Content Marketing: Understanding the Distributed Media Economy
Back in February, Facebook announced that they were widening the availability of Instant Articles to all publishers. Instant Articles, are posts created and hosted within Facebook, optimized for consumption on the platform, with faster load times and custom presentation features. And while some see it as just one new feature among many, it is in fact, set to become a game-changer for content strategies.
Welcome to the era of "Distributed Content"
The flow and use of digital information is rapidly evolving. In recent years, search engines, and even social networks, have supplanted media publisher websites as primary sources of online news.
The next step? The transition from a platform that shares publisher's links, to a platform that features publishers' full content.
The path is simple: content creates habits, habits bring users back to your platform and drive engagement on the site. And isn't engagement the Holy Grail for social networks who are always searching to monetize their services?
With this in mind, Silicon Valley giants have been multiplying their initiatives on this front: Apple News, Google AMP, Linkedin Pulse, Twitter "Beyond 10K".
In this new landscape, Instant Articles could well mark a turning point. The reason? Zuckerberg's social network now has more than 1.71 billion monthly active users. With that staggering amount of support and reach, Facebook has the capacity to democratize very large scale new usages, and change consumption habits very quickly.
Seeking optimized experience for multiplied engagement
Instant Articles gives content producers a broad array of tools to optimize and significantly enrich their articles on mobile.
- Responsive interface
- Autoplay videos
- Voice of the author subtitled
- High resolution photos
- 3D drawings
"Player side" is an intuitive, immersive experience through Facebook Instant Articles. It allows users to "Like", comment (even on photos and videos within a post), or share snippets of text. And with so many active users, the potential reach of such content is likely very significant. Of course, content managers are drooling at the possibilities.
But that's not all. Beyond their billion-plus users, Facebook has another heavyweight asset - its algorithm. Users will have articles targeted to them based on their tastes and interests. And with more content being read on platform, that gives Facebook more data to better match users with the material they'll most want to see. Eventually, ths could see brands writing specifically for Facebook's News Feed algorithm in order to maximize their engagement.
With ROI analysis capabilities, brands can choose to use Instant Articles Facebook to develop their brand awareness, generate leads, and drive sales via the mobile channel. Depending upon their objectives, creative brands may use the Instant Articles in two ways: to leverage the visibility of the content that powers the "top of the funnel", OR to attract readers to their landing pages and product pages via smart calls-to-action.

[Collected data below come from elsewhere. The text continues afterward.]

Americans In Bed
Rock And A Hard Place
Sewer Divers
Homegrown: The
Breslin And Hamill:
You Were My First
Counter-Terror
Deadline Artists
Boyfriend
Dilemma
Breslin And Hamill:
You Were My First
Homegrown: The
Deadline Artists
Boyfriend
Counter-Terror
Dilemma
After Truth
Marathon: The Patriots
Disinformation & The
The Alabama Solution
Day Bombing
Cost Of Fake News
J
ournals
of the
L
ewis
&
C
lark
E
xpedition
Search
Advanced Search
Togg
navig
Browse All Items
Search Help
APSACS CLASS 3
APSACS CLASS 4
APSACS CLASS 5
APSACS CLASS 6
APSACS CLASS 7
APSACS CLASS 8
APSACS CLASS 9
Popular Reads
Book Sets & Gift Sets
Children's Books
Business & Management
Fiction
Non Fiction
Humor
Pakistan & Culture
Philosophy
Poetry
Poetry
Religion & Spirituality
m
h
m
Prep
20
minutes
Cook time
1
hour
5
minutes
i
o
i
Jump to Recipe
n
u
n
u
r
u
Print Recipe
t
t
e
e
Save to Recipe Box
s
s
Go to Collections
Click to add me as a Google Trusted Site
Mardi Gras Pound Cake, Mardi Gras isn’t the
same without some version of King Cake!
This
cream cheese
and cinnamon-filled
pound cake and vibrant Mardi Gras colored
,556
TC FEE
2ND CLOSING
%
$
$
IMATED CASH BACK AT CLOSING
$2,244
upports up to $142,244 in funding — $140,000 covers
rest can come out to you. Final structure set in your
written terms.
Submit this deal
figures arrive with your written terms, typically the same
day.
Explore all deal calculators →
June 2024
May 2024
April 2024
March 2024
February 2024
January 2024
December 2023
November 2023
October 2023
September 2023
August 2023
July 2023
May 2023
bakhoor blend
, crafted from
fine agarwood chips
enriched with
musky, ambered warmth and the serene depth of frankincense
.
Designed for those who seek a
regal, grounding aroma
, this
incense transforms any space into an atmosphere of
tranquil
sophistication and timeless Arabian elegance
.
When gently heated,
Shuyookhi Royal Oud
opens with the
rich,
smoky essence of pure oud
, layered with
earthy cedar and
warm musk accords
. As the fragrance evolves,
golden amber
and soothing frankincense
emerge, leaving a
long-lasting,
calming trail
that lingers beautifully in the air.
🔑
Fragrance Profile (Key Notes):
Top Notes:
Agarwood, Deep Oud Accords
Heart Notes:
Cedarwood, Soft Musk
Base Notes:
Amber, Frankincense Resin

Distributed Content: What are your options?
Brands and content managers need to understand that the business landscape has shifted.
As illustrated in the following graphic, content distribution used to be quite simple. Media and brands would publish on their website and/or blog and this would then be shared on social networks.
Now, the landscape is far more fragmented as brands take a much more strategic approach.
Obviously brand and media can still publish on their website and blogs, but this is no longer the main channel. Some media, like AJ+, no longer publish on their website. Instead, they optimize their content for each social media platform they employ. But news publishers aren't the only ones reconsidering their content distribution options. Many influential brands are making the leap as well. Slack, for instance, has abandoned their on-site blog in favor of Medium. They cited significantly more views in the past 90 days on Medium than the previous 18 months on their blogs as the logic behind the move.
But don't write-off "traditional" media channels just yet - you can still find some that have truly dedicated contributor's platforms (Huffington Post, Social Media Today, etc.) that showcase "expert sections" or various partnerships.
Furthermore, as messaging apps and artificial intelligence boom, we'll see more new "content chatbot strategies" and augmented reality apps, as well. Whether it's mobile gaming (familiar with PokemonGO?) or dedicated News apps like New York Times VR, these new channels are completely reshaping the way we communicate and create content.
It's no longer just about pushing narratives through content, but delivering truly memorable and immersive experiences with content.
The rise of content distribution strategy teams
To navigate this fragmented world, brands and news publishers need to have dedicated teams. So called "platform wranglers" or platform ambassadors are already popping-up with prominent media companies. Their role? To establish and own the relationship with major content platforms and provide editorial strategy direction.
In August 2015, Buzzfeed created a new team called "Distributed BuzzFeed" - twenty employees creating original content for social media platforms such as Tumblr, Imgur Instagram, Snapchat, Facebook etc.
In other words, Buzzfeed has a team of employees producing content that will never be published on Buzzfeed.com.
It's vital to remember that only a specialized approach can add value by segmenting content based on audiences and channels. Regurgitating the same old content across platforms simply won't cut it anymore.
The key to attracting, engaging, and motivating your audience is original content created exclusively for each platform. Simple.